#### Extracted information
*** Begin section ***

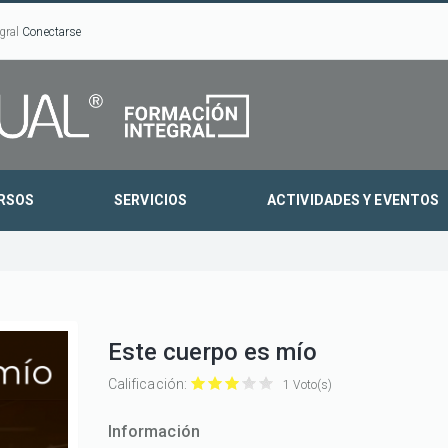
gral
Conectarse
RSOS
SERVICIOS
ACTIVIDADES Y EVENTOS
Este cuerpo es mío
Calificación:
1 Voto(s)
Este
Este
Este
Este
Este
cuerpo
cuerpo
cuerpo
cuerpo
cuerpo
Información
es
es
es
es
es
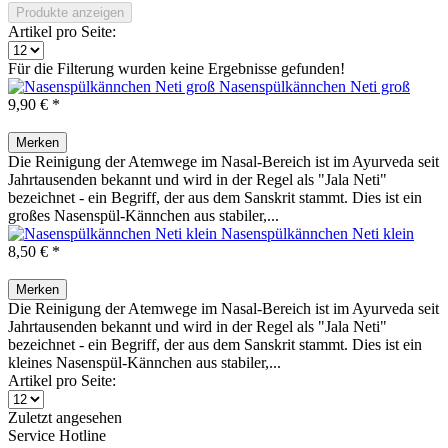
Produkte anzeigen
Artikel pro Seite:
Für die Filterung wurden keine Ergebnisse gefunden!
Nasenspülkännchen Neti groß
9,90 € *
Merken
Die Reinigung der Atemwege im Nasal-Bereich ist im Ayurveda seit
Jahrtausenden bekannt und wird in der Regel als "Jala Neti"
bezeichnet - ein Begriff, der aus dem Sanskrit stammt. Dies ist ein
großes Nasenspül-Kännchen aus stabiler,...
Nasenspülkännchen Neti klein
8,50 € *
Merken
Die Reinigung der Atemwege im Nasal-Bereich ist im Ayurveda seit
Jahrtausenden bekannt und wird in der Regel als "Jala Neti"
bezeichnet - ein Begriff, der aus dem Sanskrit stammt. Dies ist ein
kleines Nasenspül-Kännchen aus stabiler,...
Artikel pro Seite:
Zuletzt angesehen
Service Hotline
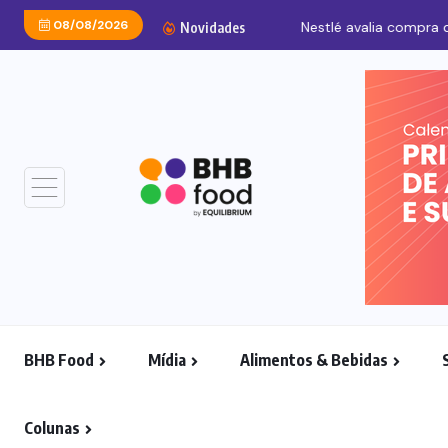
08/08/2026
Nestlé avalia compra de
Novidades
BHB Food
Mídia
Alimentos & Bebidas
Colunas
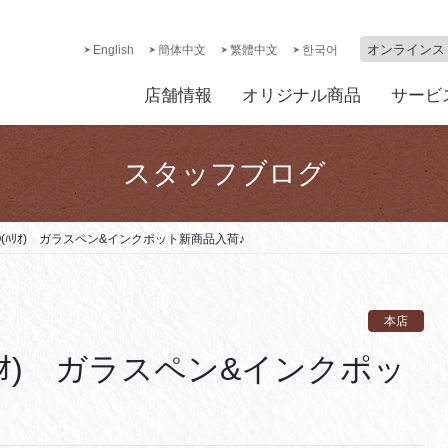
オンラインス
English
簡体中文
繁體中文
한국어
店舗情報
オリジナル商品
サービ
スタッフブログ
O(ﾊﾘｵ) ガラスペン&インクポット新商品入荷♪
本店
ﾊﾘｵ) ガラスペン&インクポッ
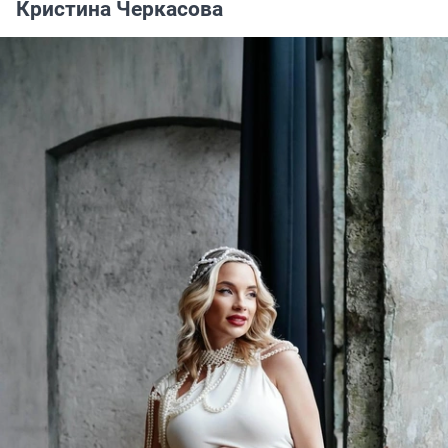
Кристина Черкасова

*** End section ***
*** Begin section ***

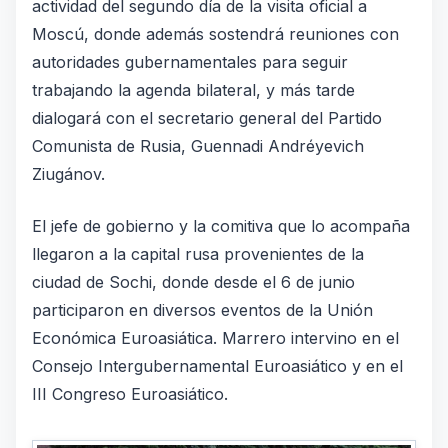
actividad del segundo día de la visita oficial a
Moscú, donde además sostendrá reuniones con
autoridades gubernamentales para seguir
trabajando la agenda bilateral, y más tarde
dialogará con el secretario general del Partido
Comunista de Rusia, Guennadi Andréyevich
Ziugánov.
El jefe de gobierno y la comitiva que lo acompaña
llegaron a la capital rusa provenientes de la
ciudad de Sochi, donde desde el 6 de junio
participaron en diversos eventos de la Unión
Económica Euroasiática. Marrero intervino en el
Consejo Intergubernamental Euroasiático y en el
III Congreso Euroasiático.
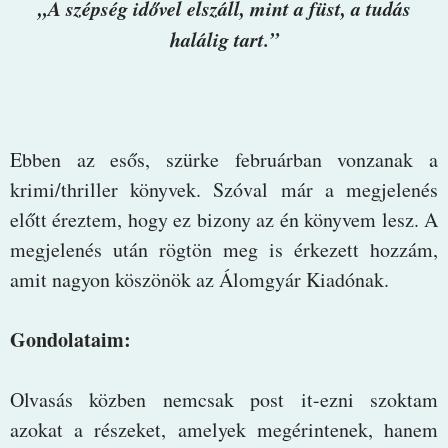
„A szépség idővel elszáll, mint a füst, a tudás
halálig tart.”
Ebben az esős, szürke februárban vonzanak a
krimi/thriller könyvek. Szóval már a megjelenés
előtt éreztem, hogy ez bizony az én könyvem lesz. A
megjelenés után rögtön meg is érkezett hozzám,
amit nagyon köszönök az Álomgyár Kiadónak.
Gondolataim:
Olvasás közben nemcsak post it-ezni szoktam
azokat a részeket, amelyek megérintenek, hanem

*** End section ***

#### Required work
Starting from the data above, filter for lines with "stabiler" and copy each one.

#### Exercise solution
großes Nasenspül-Kännchen aus stabiler,...
kleines Nasenspül-Kännchen aus stabiler,...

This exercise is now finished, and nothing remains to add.